The police have exploited this fact for blackmail purposes over the course of many years. The case of Demur Sturua, for instance, remains unsolved even today. In August 2016, Sturua, a 22-year-old resident of the Samtredia district in west Georgia, took his own life after penning a farewell letter to his mother. Sturua wrote in the letter that he had been pressured into collaboration by a police officer who’d threatened to put him behind bars for growing marijuana if he failed to do so.
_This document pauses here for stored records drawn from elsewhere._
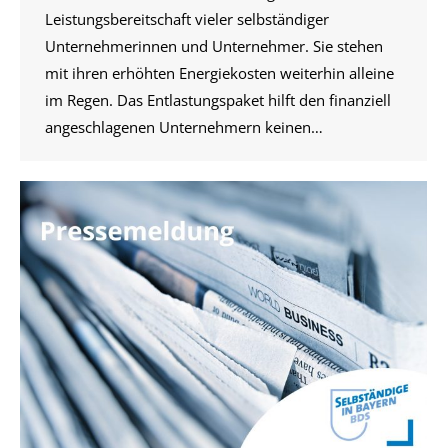
Leistungsbereitschaft vieler selbständiger
Unternehmerinnen und Unternehmer. Sie stehen
mit ihren erhöhten Energiekosten weiterhin alleine
im Regen. Das Entlastungspaket hilft den finanziell
angeschlagenen Unternehmern keinen…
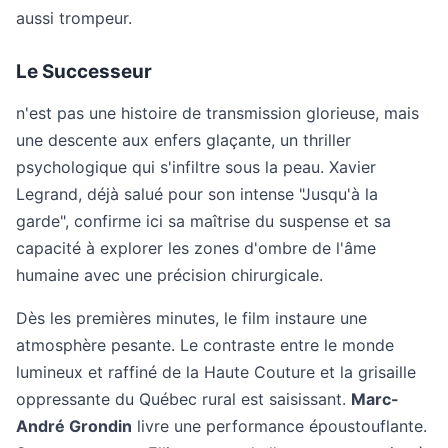
aussi trompeur.
Le Successeur
n'est pas une histoire de transmission glorieuse, mais
une descente aux enfers glaçante, un thriller
psychologique qui s'infiltre sous la peau. Xavier
Legrand, déjà salué pour son intense "Jusqu'à la
garde", confirme ici sa maîtrise du suspense et sa
capacité à explorer les zones d'ombre de l'âme
humaine avec une précision chirurgicale.
Dès les premières minutes, le film instaure une
atmosphère pesante. Le contraste entre le monde
lumineux et raffiné de la Haute Couture et la grisaille
oppressante du Québec rural est saisissant.
Marc-
André Grondin
livre une performance époustouflante.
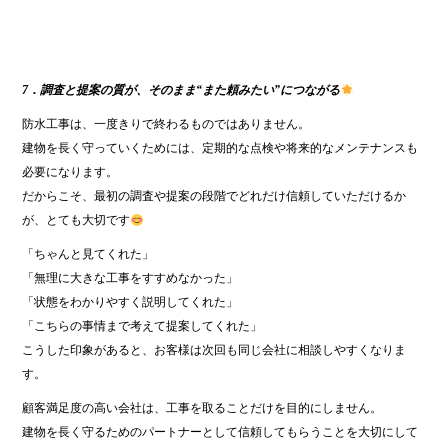
7．調査と提案の質が、そのまま“また頼みたい”につながる
防水工事は、一度きりで終わるものではありません。
建物を長く守っていくためには、定期的な点検や将来的なメンテナンスも
必要になります。
だからこそ、最初の調査や提案の段階でどれだけ信頼していただけるか
が、とても大切です
「ちゃんと見てくれた」
「無理に大きな工事をすすめなかった」
「状態をわかりやすく説明してくれた」
「こちらの事情まで考えて提案してくれた」
こうした印象があると、お客様は次回も同じ会社に相談しやすくなりま
す。
顧客満足度の高い会社は、工事を取ることだけを目的にしません。
建物を長く守るためのパートナーとして信頼してもらうことを大切にして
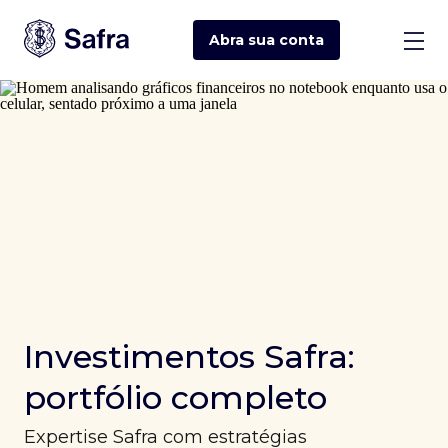
Abra sua
conta
Investimentos Safra:
portfólio completo
Expertise Safra com estratégias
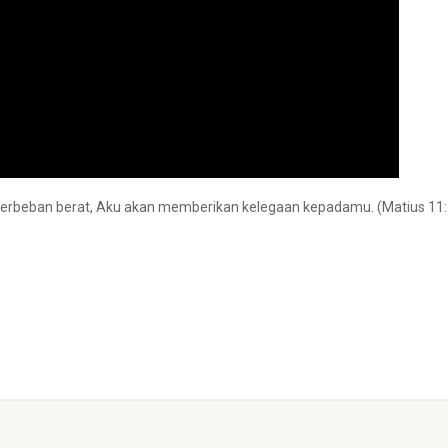
 berbeban berat, Aku akan memberikan kelegaan kepadamu. (Matius 11:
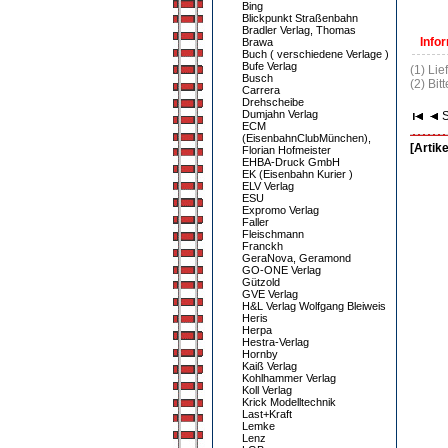
Bing
Blickpunkt Straßenbahn
Bradler Verlag, Thomas
Infor
Brawa
Buch ( verschiedene Verlage )
Bufe Verlag
(1) Lie
Busch
(2) Bit
Carrera
Drehscheibe
Dumjahn Verlag
S
ECM
(EisenbahnClubMünchen),
[Artike
Florian Hofmeister
EHBA-Druck GmbH
EK (Eisenbahn Kurier )
ELV Verlag
ESU
Expromo Verlag
Faller
Fleischmann
Franckh
GeraNova, Geramond
GO-ONE Verlag
Gützold
GVE Verlag
H&L Verlag Wolfgang Bleiweis
Heris
Herpa
Hestra-Verlag
Hornby
Kaiß Verlag
Kohlhammer Verlag
Koll Verlag
Krick Modelltechnik
Last+Kraft
Lemke
Lenz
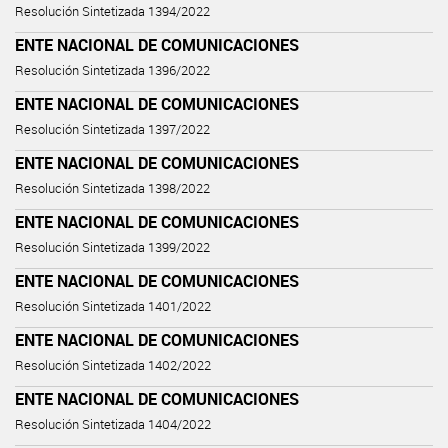
Resolución Sintetizada 1394/2022
ENTE NACIONAL DE COMUNICACIONES
Resolución Sintetizada 1396/2022
ENTE NACIONAL DE COMUNICACIONES
Resolución Sintetizada 1397/2022
ENTE NACIONAL DE COMUNICACIONES
Resolución Sintetizada 1398/2022
ENTE NACIONAL DE COMUNICACIONES
Resolución Sintetizada 1399/2022
ENTE NACIONAL DE COMUNICACIONES
Resolución Sintetizada 1401/2022
ENTE NACIONAL DE COMUNICACIONES
Resolución Sintetizada 1402/2022
ENTE NACIONAL DE COMUNICACIONES
Resolución Sintetizada 1404/2022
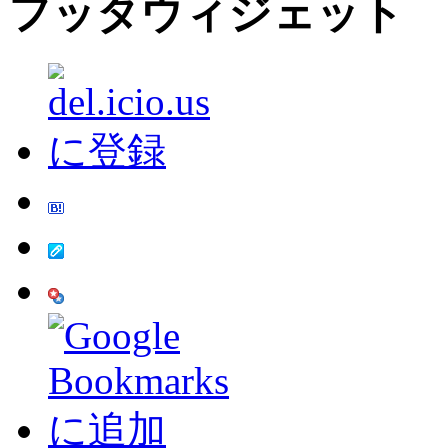
フッタウィジェット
Last year, the arrest of two rappers from the Birja Mafia group precipitated thousands of spontaneous protest rallies. The rappers were arrested for possession of drugs. As it turned out later, however, the real cause of the law enforcers’ wrath was a music video featuring a cop in a dog collar: the drugs had simply been planted on the musicians. In the end, Birja Mafia got seriously lucky: the Georgian rapper Bera, son of former Georgian Prime Minister and Georgian Dream leader Bidzina Ivanishvili, intervened in their case, prompting the court to release them on bail.
Revealing, too, is the case of actor Georgi Giorganashvili, also known as Bakhala. On 28 January, Giorganashvili was sentenced to a minimum of eight years’ imprisonment by Tbilisi City Court. The actor was found guilty of acquiring and possessing particularly large quantities of narcotic substances – namely, 0.3726 grams of buprenorphine (“subutex”).
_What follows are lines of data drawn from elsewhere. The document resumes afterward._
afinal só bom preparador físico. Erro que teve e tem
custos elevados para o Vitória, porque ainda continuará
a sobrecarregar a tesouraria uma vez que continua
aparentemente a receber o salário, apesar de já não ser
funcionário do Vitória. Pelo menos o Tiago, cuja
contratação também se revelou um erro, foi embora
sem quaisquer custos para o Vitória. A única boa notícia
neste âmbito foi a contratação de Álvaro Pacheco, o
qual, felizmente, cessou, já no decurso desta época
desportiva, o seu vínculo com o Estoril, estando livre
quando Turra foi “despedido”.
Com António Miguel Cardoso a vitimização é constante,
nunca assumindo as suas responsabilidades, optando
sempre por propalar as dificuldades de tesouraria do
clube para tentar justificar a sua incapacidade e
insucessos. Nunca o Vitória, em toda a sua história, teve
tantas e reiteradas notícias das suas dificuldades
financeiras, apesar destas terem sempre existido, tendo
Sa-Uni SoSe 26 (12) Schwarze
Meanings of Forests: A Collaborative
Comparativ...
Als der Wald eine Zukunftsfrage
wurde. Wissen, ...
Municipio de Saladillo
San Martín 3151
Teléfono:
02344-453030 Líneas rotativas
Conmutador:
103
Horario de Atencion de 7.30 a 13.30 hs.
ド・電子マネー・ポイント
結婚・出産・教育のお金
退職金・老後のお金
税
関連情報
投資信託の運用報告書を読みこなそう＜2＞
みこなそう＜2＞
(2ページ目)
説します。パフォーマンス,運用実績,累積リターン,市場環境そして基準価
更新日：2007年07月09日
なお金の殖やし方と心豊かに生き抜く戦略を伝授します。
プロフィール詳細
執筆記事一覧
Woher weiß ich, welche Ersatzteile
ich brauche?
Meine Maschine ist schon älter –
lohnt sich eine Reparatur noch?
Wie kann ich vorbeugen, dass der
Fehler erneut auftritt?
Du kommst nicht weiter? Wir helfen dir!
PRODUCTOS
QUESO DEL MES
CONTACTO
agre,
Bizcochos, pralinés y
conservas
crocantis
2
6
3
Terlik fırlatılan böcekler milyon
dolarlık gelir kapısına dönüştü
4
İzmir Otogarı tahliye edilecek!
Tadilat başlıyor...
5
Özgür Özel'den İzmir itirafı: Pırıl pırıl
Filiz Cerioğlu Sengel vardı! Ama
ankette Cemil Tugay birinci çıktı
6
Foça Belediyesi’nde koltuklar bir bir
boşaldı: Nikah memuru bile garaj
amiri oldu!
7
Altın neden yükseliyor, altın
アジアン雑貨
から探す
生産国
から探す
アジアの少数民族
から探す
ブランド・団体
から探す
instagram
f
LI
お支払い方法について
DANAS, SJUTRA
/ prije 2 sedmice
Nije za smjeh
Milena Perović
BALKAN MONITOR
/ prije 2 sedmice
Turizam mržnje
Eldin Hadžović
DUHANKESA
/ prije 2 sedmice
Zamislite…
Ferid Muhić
The defendant, one of the most popular Georgian actors of modern times, insists he’s innocent, claiming that, once again, the drugs were planted on him by police. Various public figures and NGOs have penned an open letter to the authorities, demanding that Bakhala be released.
“Drugs and psychedelia”
The frenzied nature of the debates around the drug policy question means that measured voices are often drowned out. But the work of singer Erekle Deisadze, a White Noise activist, has really got people speaking out (and dancing) in defence of their truth.
In a track called “Khalkuri”, Deisadze takes the motifs of leading Georgian composer Giya Kancheli and gives them an electronic makeover while chanting the praises of “drugs and psychedelia”. The accompanying music video, which appeared on YouTube in January, has received over 600,000 views – not bad by the standards of Georgian internet. That said, local radio stations still haven’t ventured to give the track any airplay.
The vast majority of experts surveyed on the matter agree that the state machine, powerless to implement effective prevention strategies, finds it more straightforward simply to punish drug users. But in the minds of majority, Georgia is the birthplace of winemaking, and Georgians are capable of making high-flown toasts at the dinner table for whole days on end.
For many decades, the ability to down glass after glass of red wine was regarded in these parts as a man’s greatest selling point. As the years have gone by, though, Georgia’s dinner-table traditions – and the cult of the tamara – have begun to die away. For Georgians, the topic of drug decriminalisation has become a kind of litmus test. It would appear that traditionally-minded strata of Georgian society are not yet ready to make the switch from wine to marijuana.